At the time, almost all loans were issued in dollars and borrowers were subject to exchange rate fluctuations. TCX’s role is to manage foreign exchange risk through its capitalization and diversification-based model and, secondly, to help create a bond market where a risk premium is offered to institutional players that participate in these issues. bonds issued by the shareholders of TCX. These AAA-rated issuers make the African currency risk more attractive to investors who have little appetite for credit for lower-rated issuers.
The bonds are issued offshore and traded on the London and Luxembourg markets. The maturity dates offered by TCX range from 1 to 50 years. “We have covered over $ 5 billion since the beginning,” says Boukrami. While TCX’s purpose is to hedge the currency risk of emerging market currencies in general, Africa is a priority in the fund’s strategy.
“We have succeeded in creating a market and we want to contribute to the development of African capital markets by attracting the most potential investors. Currently, we are working with FMO, the EBRD, the IFC and soon the World Bank to sell this risk to investors through bonds issued by these development institutions. FMO has been very active on the currencies perceived as being the most difficult thanks to Matthijs Pinxteren and Pim Arends who is involved in the development of the local currency at FMO levels, “continues Boukrami.
These three DFIs issued in local currencies in London and Luxembourg. The currency risk of the issuer was immediately transferred to TCX via a currency swap. This is how the $ 200 million has been raised since the beginning of the year. This amount is used to finance part of the action of development institutions in emerging countries.
Through these issue series of development institutions, TCX contributes to the creation of a benchmark in local currencies (reference rate) and establishes a yield curve serving as a reference for investors. Today, the fund contributes to bond issues in various African (UEMOA, Rwanda, Tanzania) and emerging (Georgia, Costa Rica, Honduras, Sri Lanka, Ukraine, Burma etc) currencies.
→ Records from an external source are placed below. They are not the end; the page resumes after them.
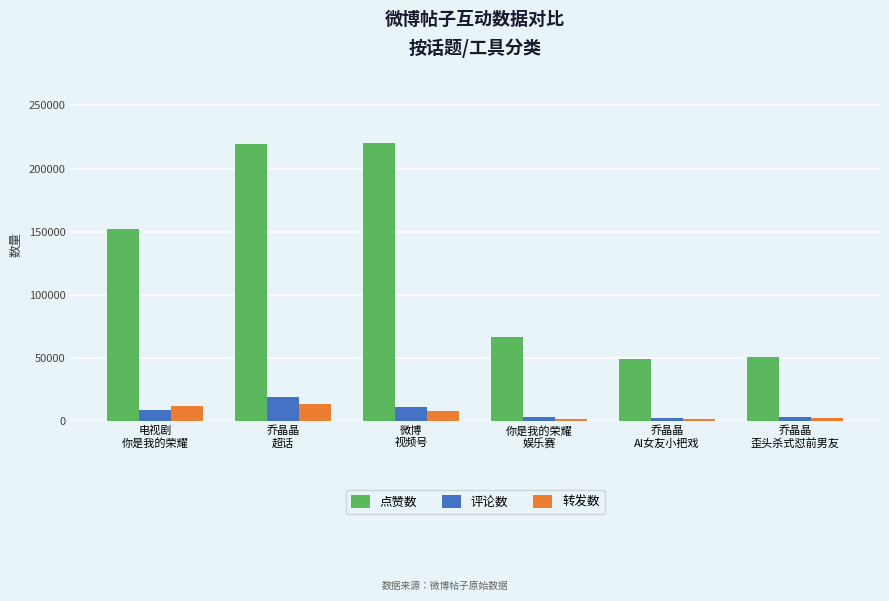

What is the sum of the 点赞数 values at 乔晶晶
超话 and 你是我的荣耀
娱乐赛?

286204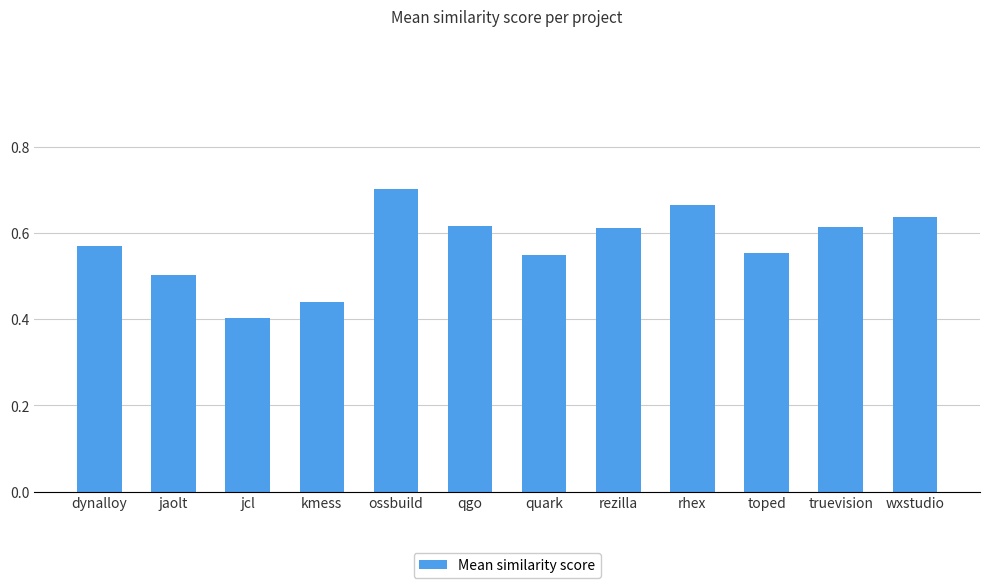

What is the label of the 2nd bar from the left?

jaolt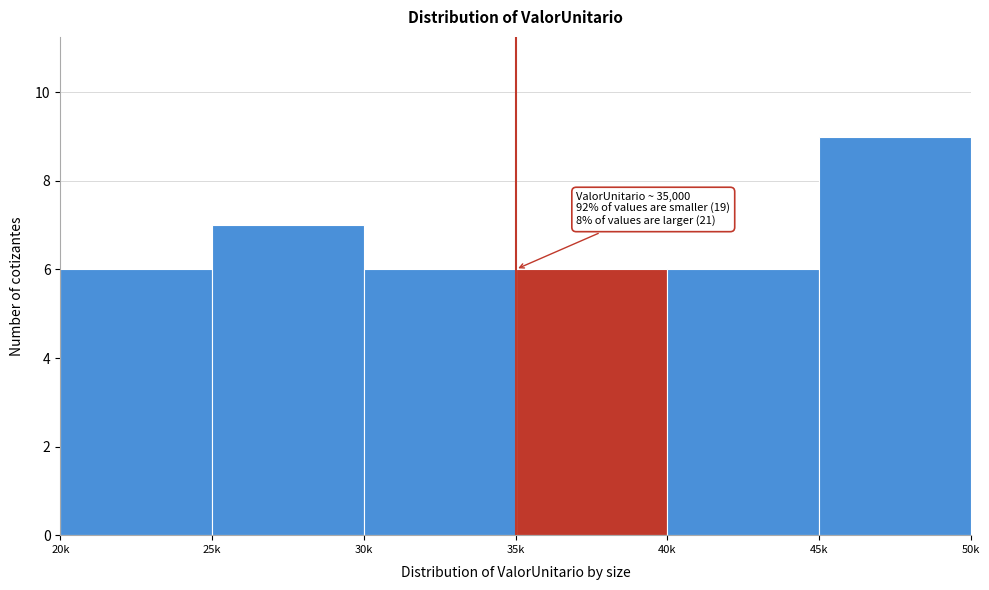

Reading right to left, list all the values displayed in this chart.

9	6	6	6	7	6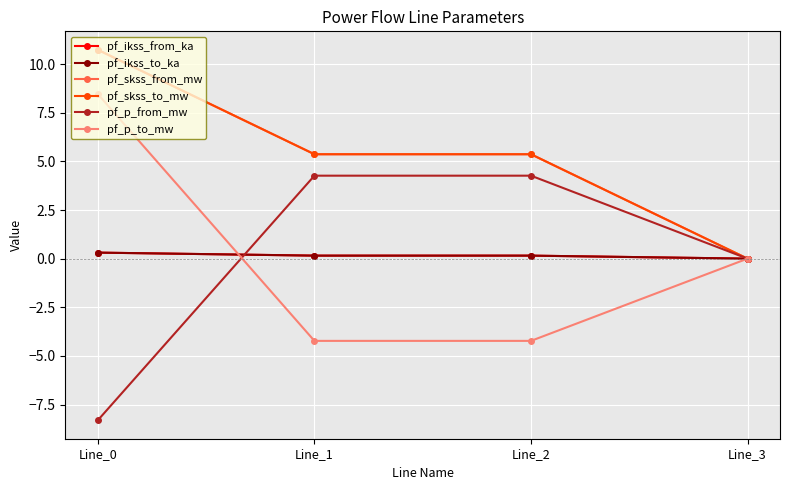

At which category does the chart reach its minimum across all series?

Line_0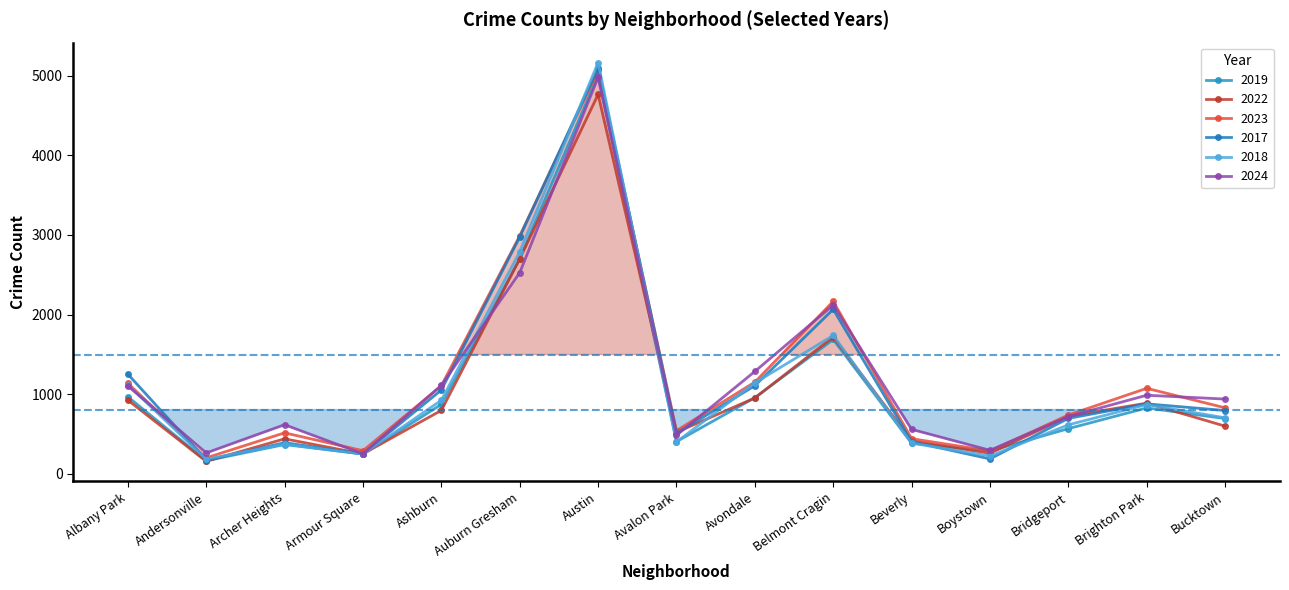

What is the label of the 2nd point from the left?

Andersonville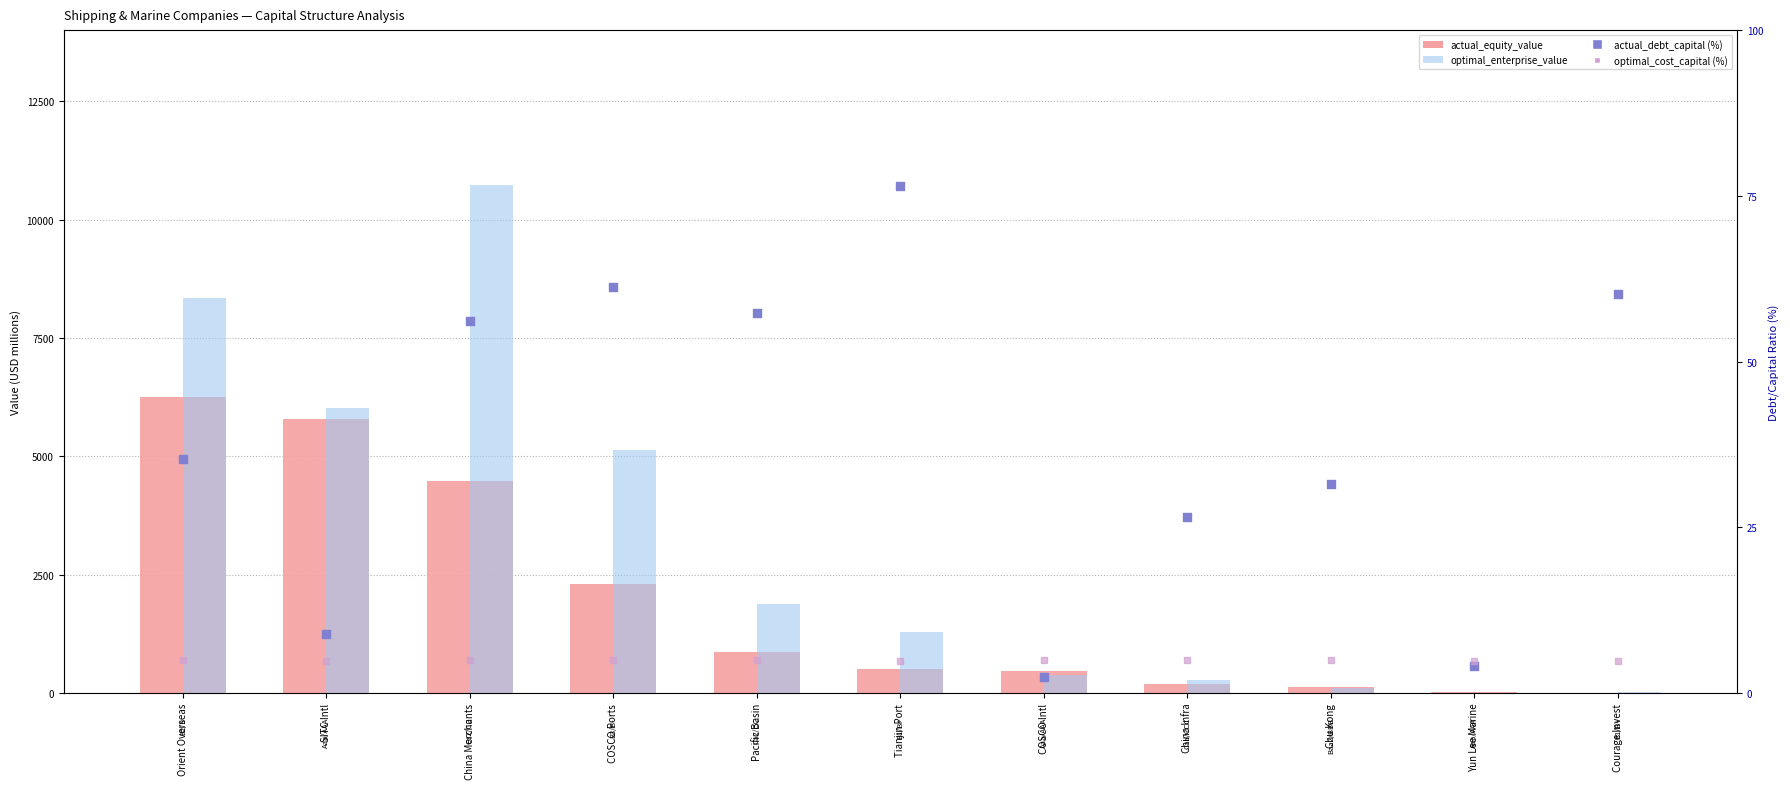

Which series reaches the minimum Y coordinate?

actual_debt_capital (%)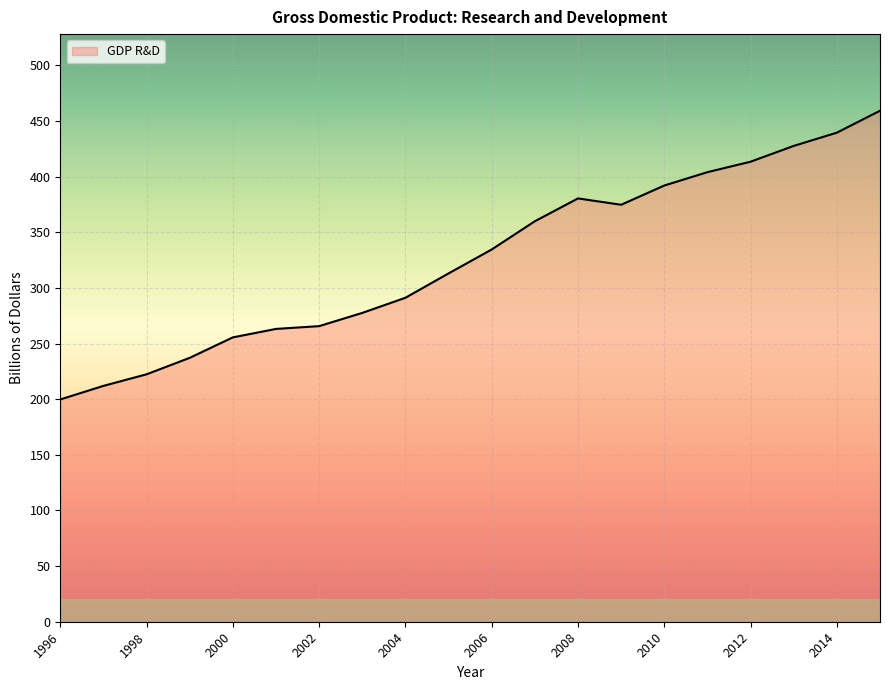

What is the smallest value displayed?

199.8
The appetite of investors is growing.
In the near future, TCX will move to the second phase of its strategy by intervening onshore in African domestic markets. “Our goal is to transfer a portion of global savings to attractive African markets at attractive yields. Africa remains a very attractive continent and our objective is to increase its visibility to foreign institutional investors so that they can invest there, “concludes Mr. Boukrami. TCX does not have a profit maximization objective and manages currency risks on its balance sheet with very limited leverage.
Beyond currency hedging, TCX’s mandate is to be a catalyst for the development of local markets. Market operator activities and putting a price on the hedging products that TCX rating contribute to this goal.
60 coins covered
Since the beginning of its operations in February 2008, TCX has covered over $ 5 billion in local currency loans in 60 currencies. As at August 31, 2018, TCX’s total exposure was over $ 2.3 billion and was spread over 55 currencies. The price of future swaps and contracts offered by TCX is determined in line with the derivatives markets when they exist and with the fiscal and macroeconomic data of the countries concerned when TCX has to model a yield curve in the absence of a market. The TCX rating given by S & P is A (stable). The rating is primarily based on TCX capital (capitalization level), its diversification and risk management model, and the implicit support of its shareholders, many of which are institutions with an AAA credit rating. The products offered by TCX to hedge foreign exchange risk are cross currency swaps and FX forwards offered only to real-world players without speculation.